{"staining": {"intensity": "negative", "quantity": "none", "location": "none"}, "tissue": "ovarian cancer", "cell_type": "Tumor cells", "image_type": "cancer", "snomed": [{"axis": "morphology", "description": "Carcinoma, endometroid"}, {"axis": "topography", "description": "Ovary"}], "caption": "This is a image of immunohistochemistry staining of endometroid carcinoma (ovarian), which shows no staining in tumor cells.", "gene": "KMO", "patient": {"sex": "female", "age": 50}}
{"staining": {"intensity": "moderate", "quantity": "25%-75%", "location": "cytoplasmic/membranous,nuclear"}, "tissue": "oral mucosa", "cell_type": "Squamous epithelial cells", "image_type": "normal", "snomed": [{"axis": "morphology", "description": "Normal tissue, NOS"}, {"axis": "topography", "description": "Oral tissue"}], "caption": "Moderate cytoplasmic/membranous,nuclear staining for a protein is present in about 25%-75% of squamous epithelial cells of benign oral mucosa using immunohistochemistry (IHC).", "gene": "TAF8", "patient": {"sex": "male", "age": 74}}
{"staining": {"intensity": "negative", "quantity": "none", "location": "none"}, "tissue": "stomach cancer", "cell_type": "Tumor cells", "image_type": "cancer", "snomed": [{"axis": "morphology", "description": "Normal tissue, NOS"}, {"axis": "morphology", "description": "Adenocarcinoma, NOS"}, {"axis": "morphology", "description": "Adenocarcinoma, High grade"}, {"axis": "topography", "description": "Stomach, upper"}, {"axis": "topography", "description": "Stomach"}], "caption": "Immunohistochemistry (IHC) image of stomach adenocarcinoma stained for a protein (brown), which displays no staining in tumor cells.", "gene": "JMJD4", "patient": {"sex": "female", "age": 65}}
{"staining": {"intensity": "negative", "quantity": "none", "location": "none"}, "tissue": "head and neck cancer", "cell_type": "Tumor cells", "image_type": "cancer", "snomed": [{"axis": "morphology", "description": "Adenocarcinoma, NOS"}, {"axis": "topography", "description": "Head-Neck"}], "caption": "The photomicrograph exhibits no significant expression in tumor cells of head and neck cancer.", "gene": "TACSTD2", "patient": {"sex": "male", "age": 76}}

> [TASK ITEM]: Give the lines again, exactly as they stand, from the beginning of the data through the line with "(IHC) image of".

> [FINISHED TASK]:
{"staining": {"intensity": "negative", "quantity": "none", "location": "none"}, "tissue": "ovarian cancer", "cell_type": "Tumor cells", "image_type": "cancer", "snomed": [{"axis": "morphology", "description": "Carcinoma, endometroid"}, {"axis": "topography", "description": "Ovary"}], "caption": "This is a image of immunohistochemistry staining of endometroid carcinoma (ovarian), which shows no staining in tumor cells.", "gene": "KMO", "patient": {"sex": "female", "age": 50}}
{"staining": {"intensity": "moderate", "quantity": "25%-75%", "location": "cytoplasmic/membranous,nuclear"}, "tissue": "oral mucosa", "cell_type": "Squamous epithelial cells", "image_type": "normal", "snomed": [{"axis": "morphology", "description": "Normal tissue, NOS"}, {"axis": "topography", "description": "Oral tissue"}], "caption": "Moderate cytoplasmic/membranous,nuclear staining for a protein is present in about 25%-75% of squamous epithelial cells of benign oral mucosa using immunohistochemistry (IHC).", "gene": "TAF8", "patient": {"sex": "male", "age": 74}}
{"staining": {"intensity": "negative", "quantity": "none", "location": "none"}, "tissue": "stomach cancer", "cell_type": "Tumor cells", "image_type": "cancer", "snomed": [{"axis": "morphology", "description": "Normal tissue, NOS"}, {"axis": "morphology", "description": "Adenocarcinoma, NOS"}, {"axis": "morphology", "description": "Adenocarcinoma, High grade"}, {"axis": "topography", "description": "Stomach, upper"}, {"axis": "topography", "description": "Stomach"}], "caption": "Immunohistochemistry (IHC) image of stomach adenocarcinoma stained for a protein (brown), which displays no staining in tumor cells.", "gene": "JMJD4", "patient": {"sex": "female", "age": 65}}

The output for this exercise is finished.